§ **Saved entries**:
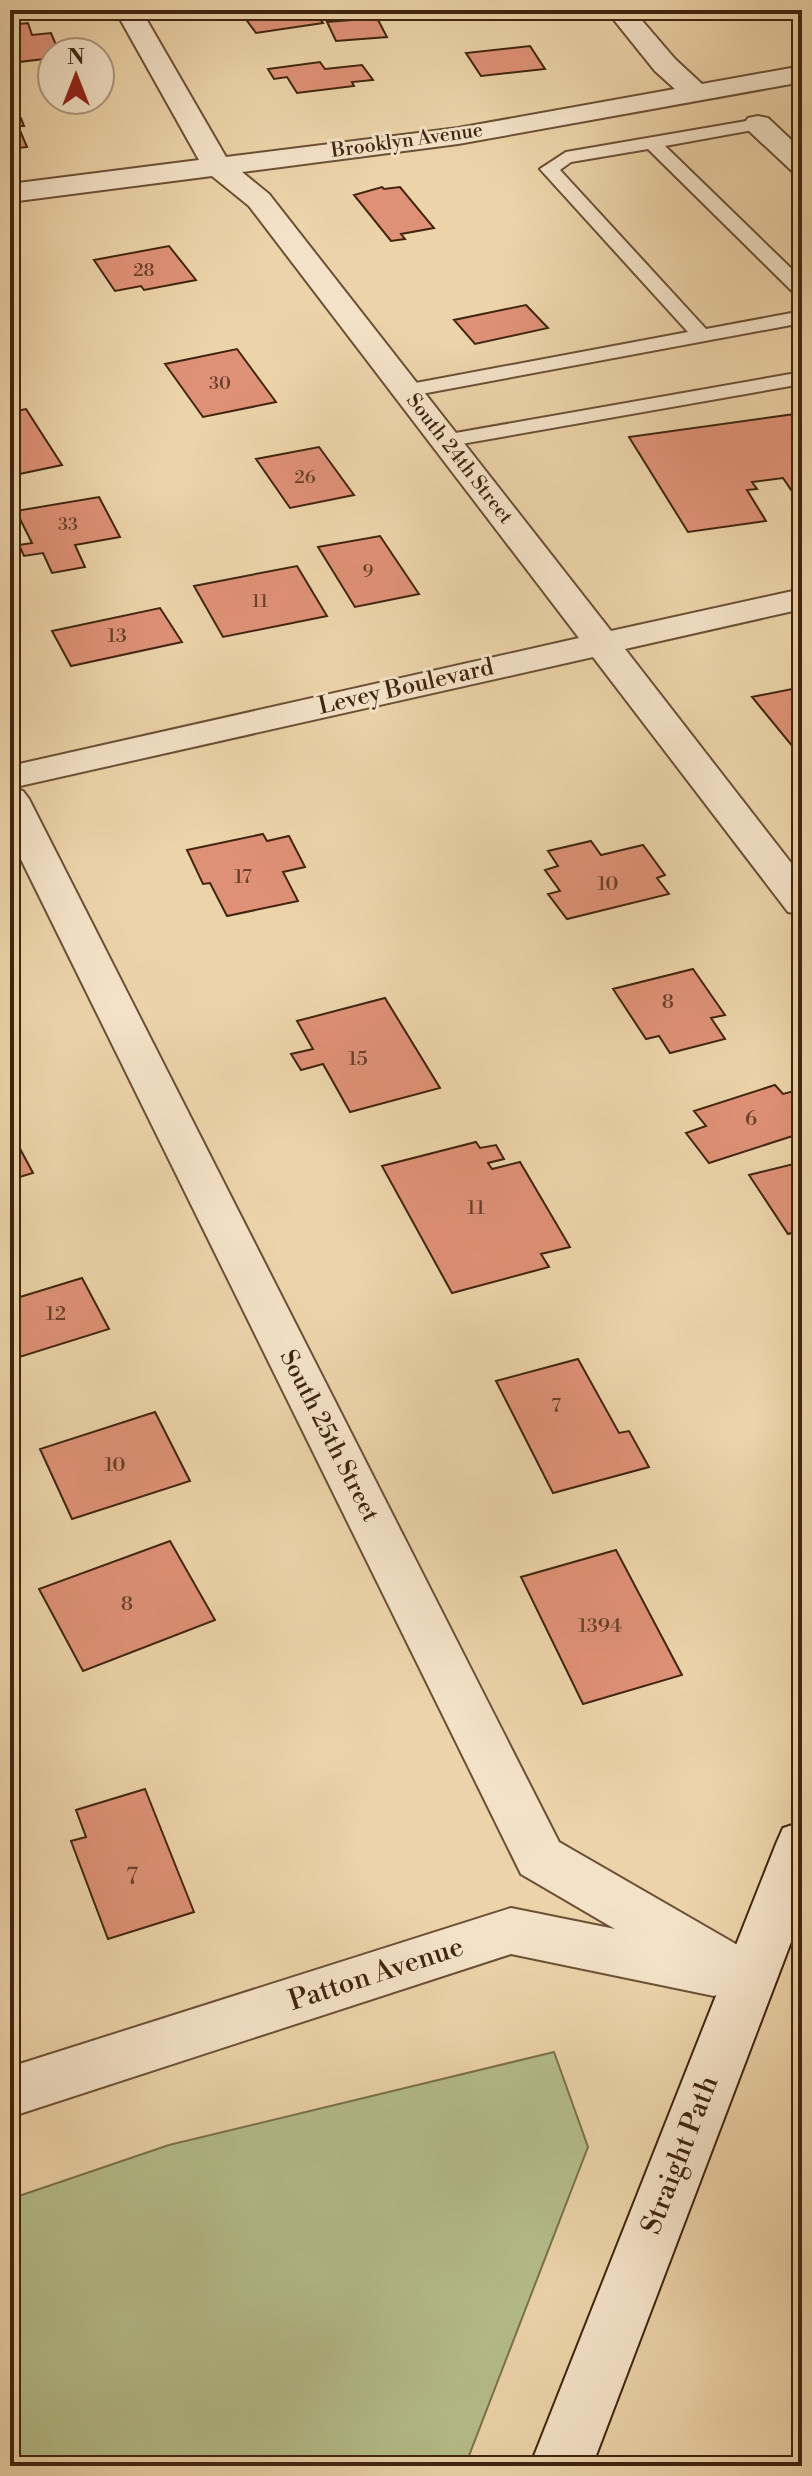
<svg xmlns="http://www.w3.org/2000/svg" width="812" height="2476" viewBox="0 0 812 2476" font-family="'Libre Bodoni',serif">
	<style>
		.green { fill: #b4bd8a; stroke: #7a714c; stroke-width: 2 }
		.building { fill: #df9177; stroke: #41250f; stroke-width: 2 }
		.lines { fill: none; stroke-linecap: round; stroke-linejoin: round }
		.lane-casing { stroke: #6c5036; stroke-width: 4 }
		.street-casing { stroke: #6c5036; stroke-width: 4 }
		.secondary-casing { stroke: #41250f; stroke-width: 4 }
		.lane { fill: #f3e2c7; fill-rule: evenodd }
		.street { fill: #f3e2c7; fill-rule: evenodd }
		.secondary { fill: #f3e2c7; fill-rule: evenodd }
		.labels { text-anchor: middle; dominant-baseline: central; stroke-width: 6; stroke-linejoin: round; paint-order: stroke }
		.far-number-label { font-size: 18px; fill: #684029 }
		.far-street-label { font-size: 20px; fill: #41250f; stroke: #f3e2c7 }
		.number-label { font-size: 20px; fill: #684029 }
		.street-label { font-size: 24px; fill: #41250f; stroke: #f3e2c7 }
		.near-number-label { font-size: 24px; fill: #684029 }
		.near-street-label { font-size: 28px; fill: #41250f; stroke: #f3e2c7 }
	</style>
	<rect width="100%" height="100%" fill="#ecd3a9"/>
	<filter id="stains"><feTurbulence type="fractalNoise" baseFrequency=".0025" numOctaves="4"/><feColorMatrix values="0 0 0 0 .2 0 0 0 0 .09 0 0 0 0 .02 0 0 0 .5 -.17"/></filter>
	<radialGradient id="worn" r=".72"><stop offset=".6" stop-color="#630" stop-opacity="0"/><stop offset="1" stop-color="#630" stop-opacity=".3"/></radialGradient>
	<path class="green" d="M554,2052L588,2147L465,2466H10V2199L169,2145Z"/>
	<path class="building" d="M239,10H313L323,23L256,33Z
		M455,10H514L460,17Z
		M377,18L387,37L336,41L327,22Z
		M28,23L32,35L51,33L59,52H52V58L10,63V25Z
		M530,46L545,69L481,76L466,53Z
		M320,62L325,69L362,65L373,80L352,82L354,86L297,93L287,77L274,79L268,69Z
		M13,115L14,119L21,118L24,126H18L27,147L10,149V116Z
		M382,187L384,189L400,187L434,228L401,234L405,239L391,241L354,195Z
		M169,246L196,280L144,290L141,286L115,291L94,260Z
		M526,305L548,328L475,344L454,320Z
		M237,349L276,402L203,417L165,364Z
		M26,409L62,465L10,476V412Z
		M802,413V506L783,478L752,482L757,489L747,490L766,521L688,532L629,437Z
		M319,447L354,495L290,508L256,459Z
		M99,497L120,537L75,545L85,567L52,573L43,553L24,556L19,545L32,543L16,511Z
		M380,536L419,594L355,607L318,547Z
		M297,566L327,616L223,637L194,586Z
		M160,608L182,642L71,666L52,631Z
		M792,689L797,696L802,695V758L752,697Z
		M263,834L267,841L289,836L305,867L283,872L298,901L227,916L210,883L203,884L187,850Z
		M591,841L601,855L643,845L665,875L657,878L669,894L567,919L548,894L560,891L545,870L558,866L548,851Z
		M693,969L725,1015L711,1018L725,1039L670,1053L659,1036L646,1039L613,989Z
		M385,998L440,1088L350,1112L323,1064L301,1070L291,1054L313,1049L297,1021Z
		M775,1085L783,1094L802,1089V1133L709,1163L686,1133L706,1126L694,1111Z
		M10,1130L33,1173L10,1180Z
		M476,1142L480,1148L496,1145L504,1159L488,1163L492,1169L520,1162L570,1247L541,1254L549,1267L452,1293L382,1166Z
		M802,1162V1230L788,1234L749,1175Z
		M82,1278L109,1329L10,1360V1300Z
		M578,1359L619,1433L629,1431L649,1467L553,1493L496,1381Z
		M155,1412L190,1481L72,1519L40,1449Z
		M170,1541L215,1620L83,1671L39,1589Z
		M616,1550L682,1675L583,1704L521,1577Z
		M145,1789L194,1912L108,1939L71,1841L86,1837L76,1810Z"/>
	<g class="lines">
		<g class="lane-casing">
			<path id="lane" d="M758,119L764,120L767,124L764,128L665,146L802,279V296L795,294L648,149L571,162L560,170L706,329L802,311V323L405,397L398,395L395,391L405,385L688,332L540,169L566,152Z
				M802,372V384L444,447L434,441L444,435Z"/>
		</g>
		<g class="street-casing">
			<path id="street" d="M115,10H141L226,157L458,128L675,89L655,71L606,10H633L675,59L702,84L802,66V82L458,144L242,172L269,194L611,631L802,589V609L625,649L802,877V915L788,912L593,657L11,788L23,791L29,799L559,1842L767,1962L775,1979L767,1996L748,2003L723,1992L714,1996L511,1954L10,2117V2067L511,1908L615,1929L521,1874L10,837V766L579,638L249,206L212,176L10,202V184L199,160Z
				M758,116L768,118L802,150V174L792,171L748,130L744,124L748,118Z"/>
		</g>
		<g class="secondary-casing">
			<path id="secondary" d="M802,1822V1913L592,2466H530L776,1844L783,1828Z"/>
		</g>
		<use href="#lane" class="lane"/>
		<use href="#street" class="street"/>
		<use href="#secondary" class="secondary"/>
	</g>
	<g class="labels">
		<g class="far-number-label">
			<text x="144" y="270">28</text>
			<text x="220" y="383">30</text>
			<text x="305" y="477">26</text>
			<text x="68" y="524">33</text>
			<text x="368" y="571">9</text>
			<text x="260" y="601">11</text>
		</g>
		<g class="far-street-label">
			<text transform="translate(407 141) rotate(-8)">Brooklyn Avenue</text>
			<text transform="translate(459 459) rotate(52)">South 24th Street</text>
		</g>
		<g class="number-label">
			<text x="117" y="636">13</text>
			<text x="243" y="877">17</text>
			<text x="608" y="884">10</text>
			<text x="668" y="1002">8</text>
			<text x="358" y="1059">15</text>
			<text x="751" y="1119">6</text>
			<text x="476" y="1208">11</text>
			<text x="56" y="1314">12</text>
			<text x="556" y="1406">7</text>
			<text x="115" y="1465">10</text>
			<text x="127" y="1604">8</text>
			<text x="600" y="1626">1394</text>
		</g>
		<g class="street-label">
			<text transform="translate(406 687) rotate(-13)">Levey Boulevard</text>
			<text transform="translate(329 1436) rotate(63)">South 25th Street</text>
		</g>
		<g class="near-number-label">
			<text x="132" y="1877">7</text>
		</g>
		<g class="near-street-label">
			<text transform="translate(376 1974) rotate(-18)">Patton Avenue</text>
			<text transform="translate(680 2155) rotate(-69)">Straight Path</text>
		</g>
	</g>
	<rect width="812" height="2476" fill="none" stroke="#ecd3a9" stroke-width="40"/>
	<rect x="12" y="12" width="788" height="2452" fill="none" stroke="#41250f" stroke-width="4"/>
	<rect x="20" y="20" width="772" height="2436" fill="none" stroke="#41250f" stroke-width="2"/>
	<g transform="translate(76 76)"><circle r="38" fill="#f3e2c7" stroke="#ac967d" stroke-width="2"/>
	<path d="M0-6L14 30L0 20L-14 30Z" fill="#8f2418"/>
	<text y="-12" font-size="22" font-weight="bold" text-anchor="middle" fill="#41250f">N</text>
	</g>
	<rect width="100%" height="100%" filter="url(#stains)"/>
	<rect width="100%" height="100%" fill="url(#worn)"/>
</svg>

§ **What is required**:
Go over the data and return every line that includes the word "lines".

§ **Answer**:
		.lines { fill: none; stroke-linecap: round; stroke-linejoin: round }
	<g class="lines">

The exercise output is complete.